### ACTION ITEM
All lines in the records that carry the string "left" are to be shown.

### RECORDS PROVIDED
________________________________________

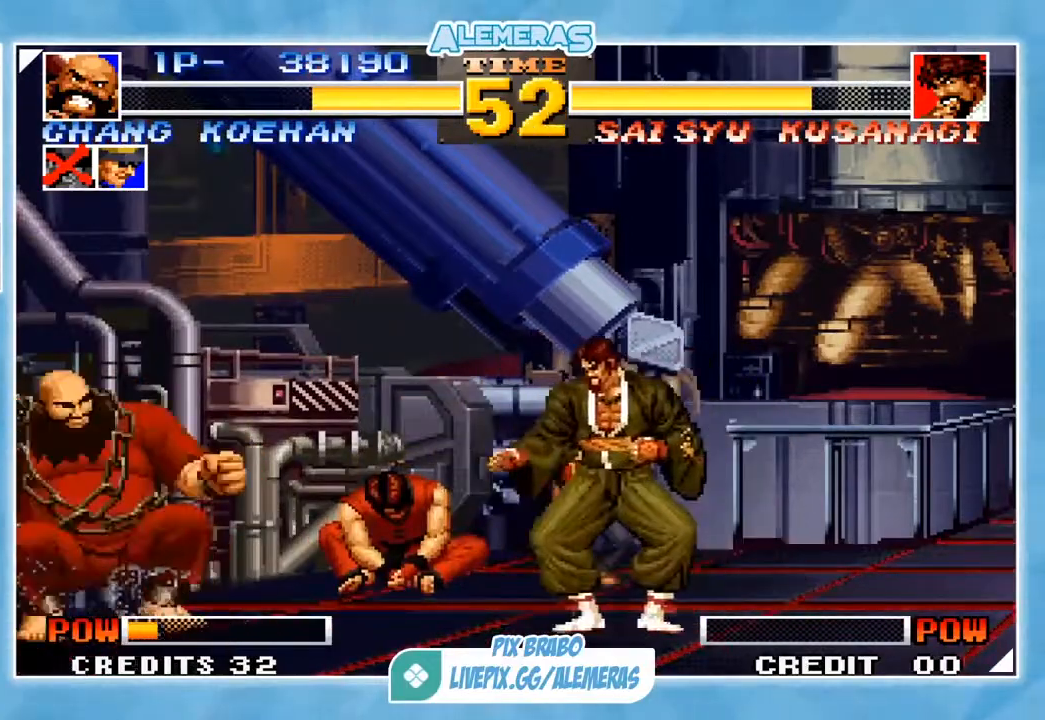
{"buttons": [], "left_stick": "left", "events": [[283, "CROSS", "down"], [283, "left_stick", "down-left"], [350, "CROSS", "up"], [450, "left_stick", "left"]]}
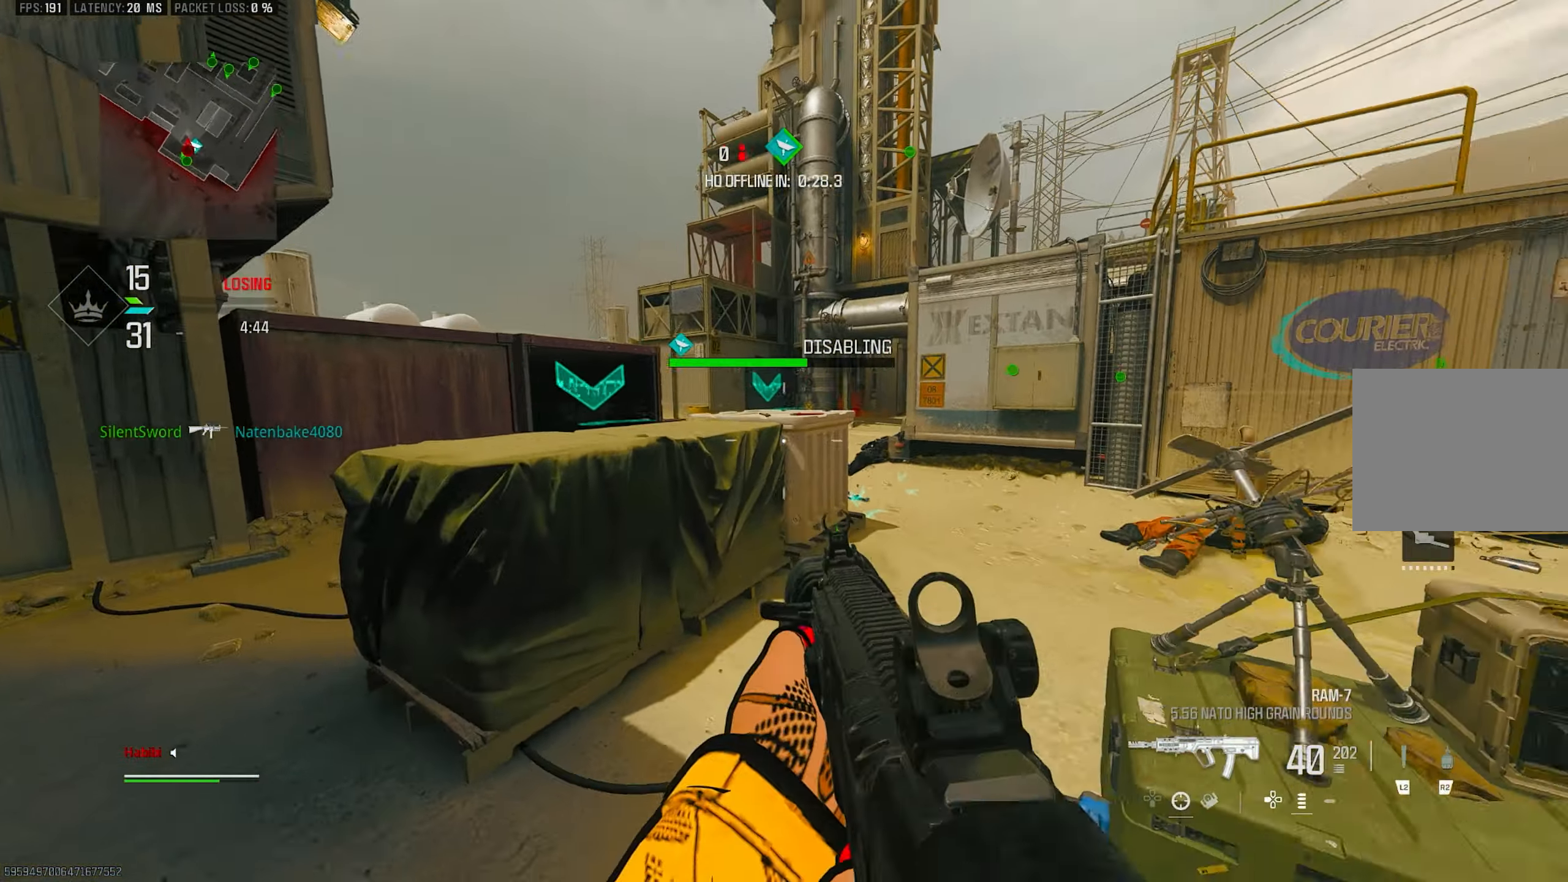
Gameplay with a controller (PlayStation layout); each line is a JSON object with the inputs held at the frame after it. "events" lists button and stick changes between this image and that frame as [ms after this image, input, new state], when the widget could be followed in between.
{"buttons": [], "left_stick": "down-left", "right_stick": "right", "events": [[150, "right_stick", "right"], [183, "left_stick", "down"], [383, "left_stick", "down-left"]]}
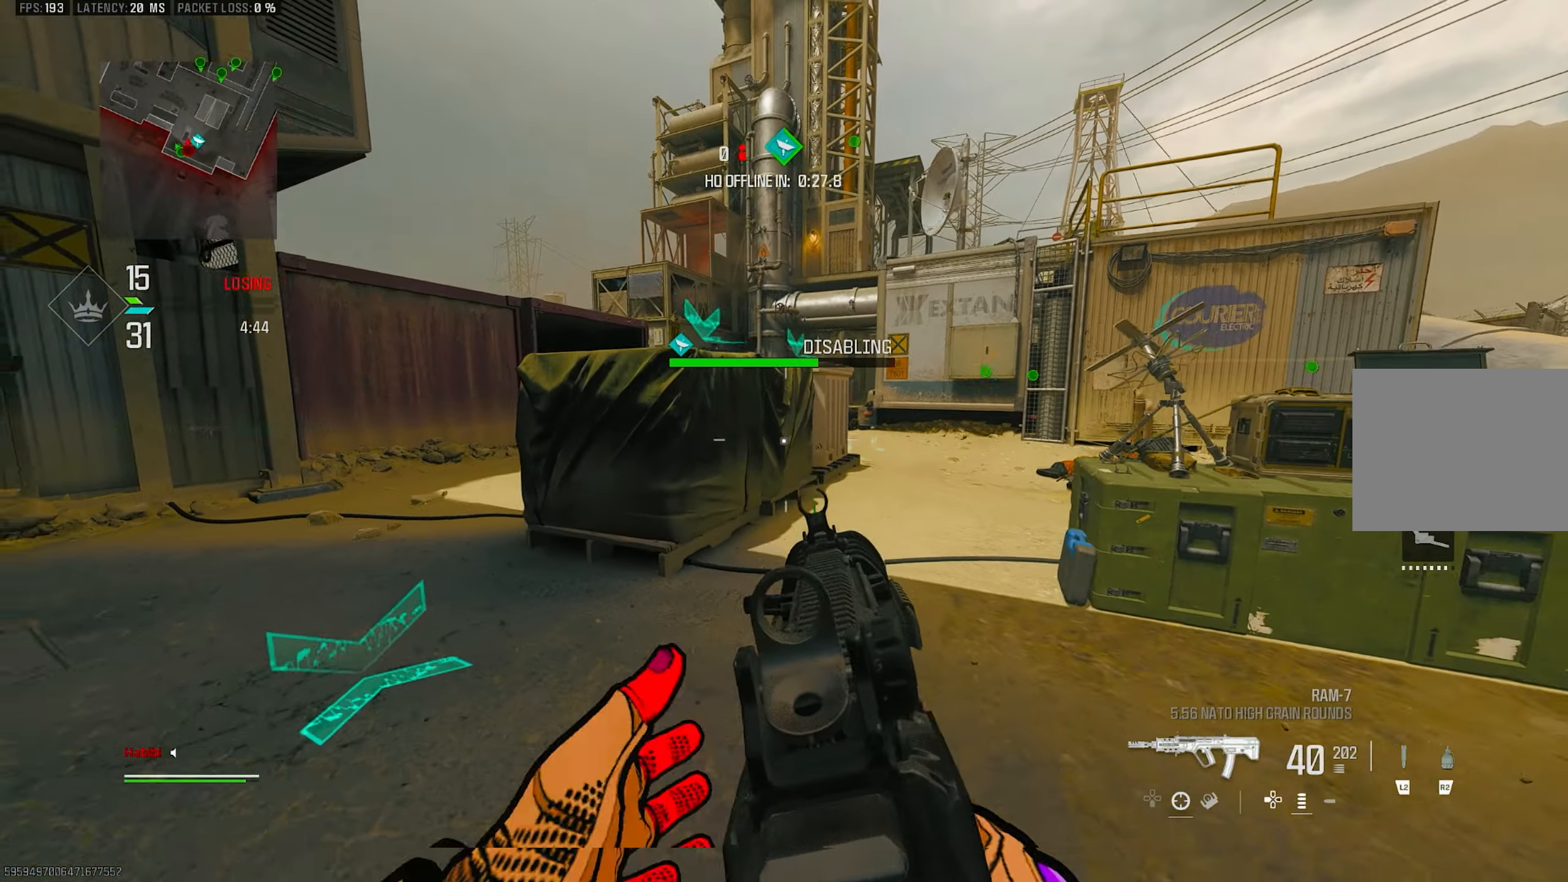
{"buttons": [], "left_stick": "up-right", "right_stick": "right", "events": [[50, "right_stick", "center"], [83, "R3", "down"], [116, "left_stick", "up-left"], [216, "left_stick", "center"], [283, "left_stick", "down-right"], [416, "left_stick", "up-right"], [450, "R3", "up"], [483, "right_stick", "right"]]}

________________________________________

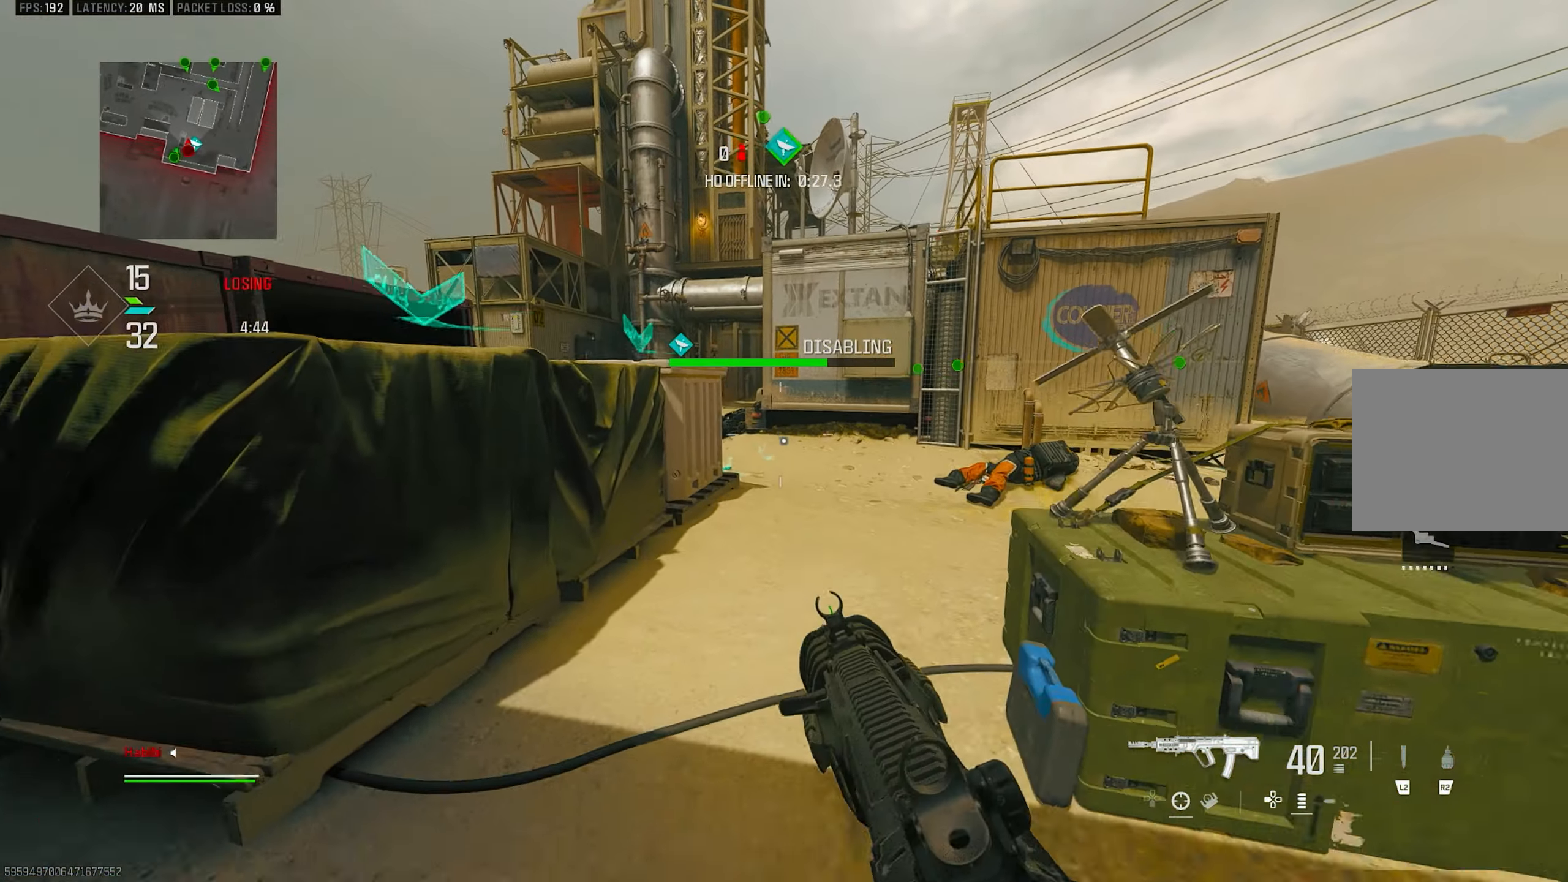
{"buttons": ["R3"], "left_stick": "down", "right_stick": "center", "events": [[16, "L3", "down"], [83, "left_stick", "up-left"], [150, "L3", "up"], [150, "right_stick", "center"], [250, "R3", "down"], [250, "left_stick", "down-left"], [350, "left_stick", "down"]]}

________________________________________

### ANSWER TO THE EXERCISE
{"buttons": [], "left_stick": "left", "events": [[283, "CROSS", "down"], [283, "left_stick", "down-left"], [350, "CROSS", "up"], [450, "left_stick", "left"]]}
{"buttons": [], "left_stick": "down-left", "right_stick": "right", "events": [[150, "right_stick", "right"], [183, "left_stick", "down"], [383, "left_stick", "down-left"]]}
{"buttons": [], "left_stick": "up-right", "right_stick": "right", "events": [[50, "right_stick", "center"], [83, "R3", "down"], [116, "left_stick", "up-left"], [216, "left_stick", "center"], [283, "left_stick", "down-right"], [416, "left_stick", "up-right"], [450, "R3", "up"], [483, "right_stick", "right"]]}
{"buttons": ["R3"], "left_stick": "down", "right_stick": "center", "events": [[16, "L3", "down"], [83, "left_stick", "up-left"], [150, "L3", "up"], [150, "right_stick", "center"], [250, "R3", "down"], [250, "left_stick", "down-left"], [350, "left_stick", "down"]]}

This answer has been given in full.